Stated goal 1. In the handbag care text, copy the part that opens with the words containing "5. Keep away" and closes with "Collonil Carbon Pro.".
Stated goal 2.
Answer these questions from the handbag care text:
(a) What should be put into purses that are out of rotation?
(b) On which two materials can beeswax not be used?
(c) How long should the powder sit on an oil stain before it is brushed off?

4. Store bags properly
Use storage bags, dust bags or dedicate a part of your closet for your babies. Put stuffing into purses that are out of rotation to keep their shape and structure. Keeping your bags stored in a clean space will protect them from hazardous elements and it’s also such a visual treat to see a good display of handbag collections. Need more ideas on how to store your favorite bags? See a more in-depth feature on this topic here.
5. Keep away from extreme temperatures
Leather handbags can be sensitive to extreme temperatures. Prolonged exposure to heat or cold can cause discoloration, pigmentation, cracking or drying. Rain is another hazardous element that can have serious effects on your bag. A quick solution to this is a good coat of protectant like the Collonil Waterstop Reloaded and Collonil Carbon Pro.
A more natural alternative to these sprays is beeswax creams, such as Stone’s Beeswax Leather Cream & Polish and Skidmore’s Leather Cream. However, these have a tendency to darken the leather a bit so make sure to do a test spot first. Also, beeswax can only be used on smooth-grain leather and not on suede or nubuck.
6. Remove stains the right way
There’s a certain science to removing stains. If you don’t do it the right way, you might damage the bag even more so it is important to exercise precaution. This is especially challenging for suede and velvet bags, which are more absorbent than leathers. The key to getting stains out is acting immediately. The longer it sits too long, the harder it will be to take out.
Here are some tricks to treat and remove stains on your bag using household supplies:
Oil stains – Greasy stains from food or cooking oil can be removed by using talcum powder or cornstarch. Sprinkle powder on the affected area and carefully rub it on the leather. Let it sit for about 15-30 minutes and then brush off the powder with a soft bristle toothbrush. You may need to repeat this process a couple of times, depending on how severe the stain is.

Provided records.
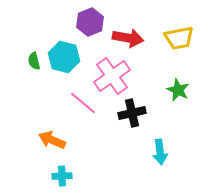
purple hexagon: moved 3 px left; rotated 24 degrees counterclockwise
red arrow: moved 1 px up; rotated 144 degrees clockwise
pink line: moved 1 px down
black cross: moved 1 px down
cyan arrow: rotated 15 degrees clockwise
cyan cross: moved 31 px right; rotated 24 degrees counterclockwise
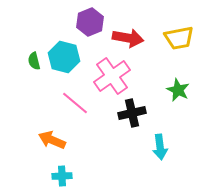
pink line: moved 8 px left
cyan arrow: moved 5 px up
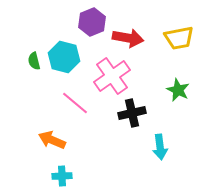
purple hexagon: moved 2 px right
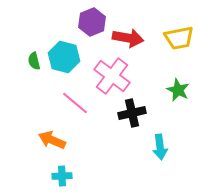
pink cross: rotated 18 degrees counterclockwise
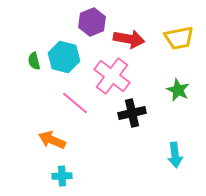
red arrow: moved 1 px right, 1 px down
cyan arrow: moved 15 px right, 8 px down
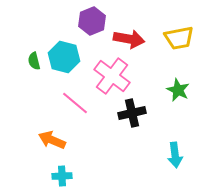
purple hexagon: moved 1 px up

---

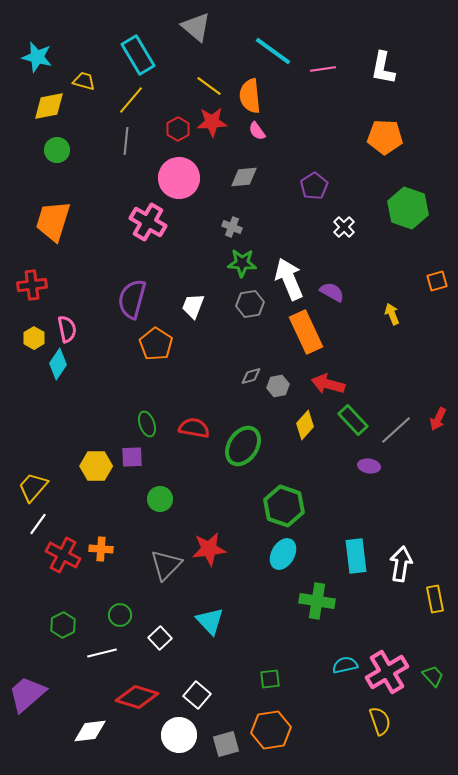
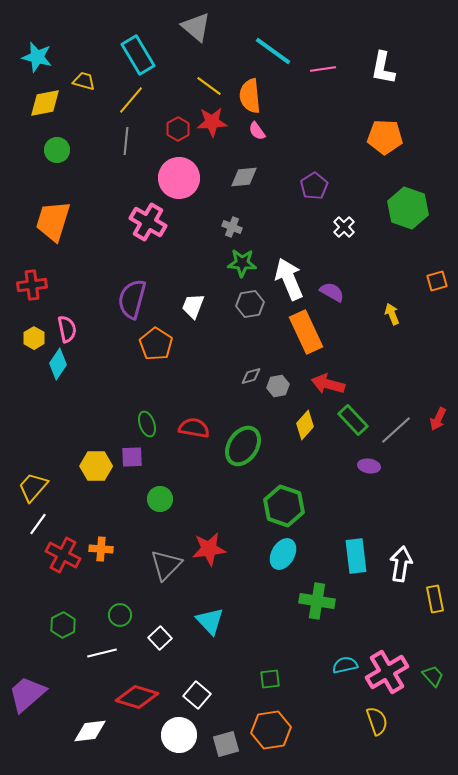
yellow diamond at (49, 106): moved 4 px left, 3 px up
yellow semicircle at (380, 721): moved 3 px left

Full response 1.
5. Keep away from extreme temperatures
Leather handbags can be sensitive to extreme temperatures. Prolonged exposure to heat or cold can cause discoloration, pigmentation, cracking or drying. Rain is another hazardous element that can have serious effects on your bag. A quick solution to this is a good coat of protectant like the Collonil Waterstop Reloaded and Collonil Carbon Pro.

Full response 2.
(a) Stuffing
(b) Suede and nubuck
(c) About 15-30 minutes